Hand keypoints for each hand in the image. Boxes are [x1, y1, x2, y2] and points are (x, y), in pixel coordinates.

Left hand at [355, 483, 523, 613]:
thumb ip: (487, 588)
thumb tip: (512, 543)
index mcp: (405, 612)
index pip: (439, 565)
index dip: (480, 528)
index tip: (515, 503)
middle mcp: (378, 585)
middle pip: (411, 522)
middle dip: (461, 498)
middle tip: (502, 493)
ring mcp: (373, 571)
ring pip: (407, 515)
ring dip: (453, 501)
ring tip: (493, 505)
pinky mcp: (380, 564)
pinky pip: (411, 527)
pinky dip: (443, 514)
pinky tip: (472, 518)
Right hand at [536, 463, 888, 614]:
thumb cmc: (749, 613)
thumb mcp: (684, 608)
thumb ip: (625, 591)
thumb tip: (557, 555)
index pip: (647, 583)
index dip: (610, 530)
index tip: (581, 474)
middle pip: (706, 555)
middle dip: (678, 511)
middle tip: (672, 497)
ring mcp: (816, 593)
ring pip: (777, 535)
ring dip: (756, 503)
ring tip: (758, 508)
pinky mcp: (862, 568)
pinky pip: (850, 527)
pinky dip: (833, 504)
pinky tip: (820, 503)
━━━━━━━━
About this task: Could you output, exactly and with nothing else, the lines from the start of the records through the line containing "middle pip: (411, 522)"?

Answer section:
Hand keypoints for each hand in the image. Boxes are [x1, y1, x2, y2] and points are (x, y), in pixel coordinates.

Left hand at [355, 483, 523, 613]:
thumb ip: (487, 588)
thumb tip: (512, 543)
index mcp: (405, 612)
index pip: (439, 565)
index dip: (480, 528)
index tip: (515, 503)
middle mcp: (378, 585)
middle pip: (411, 522)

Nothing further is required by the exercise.